Fortunately, the second half of the concert was a completely different story. Or rather, everything that Sokhiev had done in the first half to the detriment of the Mendelssohn – his austerity, brutally imposed tempo changes, and curious orchestral balances – came together in the Mahler to produce a meaningful and engaging interpretation. Mahler’s Fourth Symphony is something of a virtuoso showpiece for the conductor, with all sorts of paradoxes to resolve on the hoof  (just look at the tempo change on the first page of the score). Sokhiev appeared throughout the concert as a conductor used to getting his way by heavy coercion, by dictatorship from the podium. This score benefits from that approach, because if the composer knows the music well and knows where he is going with it (Sokhiev clearly knows both), the problematic ambiguities of tempo and form that the work throws up can be overcome.
Sokhiev is clearly very interested in the details of Mahler’s orchestration, the held horn chords, for example, that often underpin woodwind ensembles, or the way that a violin line will be given an earthy and rustic-sounding conclusion by suddenly switching to the violas before the cadence. And the Philharmonia responded well to his analytical approach, bringing out all those colourful details, and without ever exaggerating them to the point of pedantry. The woodwinds yet again showed themselves to be the crowning glory of this orchestra, presenting all manner of intricacy and detail in both their ensembles and their solos.
Soprano Anastasia Kalagina is the ideal collaborator for Sokhiev’s Mahler. Her tone is narrow but focussed, clear and with only a very slight vibrato, and she always brings the lyrics to the fore. She gave the sort of performance that combined beautifully with the detail Sokhiev was drawing from the woodwinds behind her, both she and they presenting intimate but never pale colours, shaped through deeply expressive phrasing.

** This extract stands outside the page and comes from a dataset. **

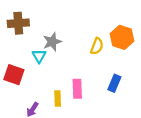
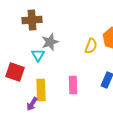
brown cross: (18, 23) -> (32, 20), moved
yellow rectangle: (58, 99) -> (41, 90), moved, size x1.5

This still wasn’t an ideal performance though, and although they were not as evident, some of Sokhiev’s flaws in the Mendelssohn carried over into the Mahler. His tempos were often stiff (something Mahler himself considered fatal to performances of his music) and the orchestra often seemed to be hectored into compliance through emphatic cues and an unyielding baton technique. Also, Sokhiev had the same communication problems with Kalagina that he had previously had with Mullova, a reluctance to follow her phrasing and a reluctance to give her the space she needed to perform as a soloist. But in this work it is the conductor’s vision that matters, and Sokhiev clearly has one; an understanding of the symphony’s curious proportions and of the story that Mahler is trying to tell. With just a little more empathy for his colleagues, Sokhiev could have given a truly great performance of the score this evening, but even while jealously clutching the reins of power, he still produced a very fine one.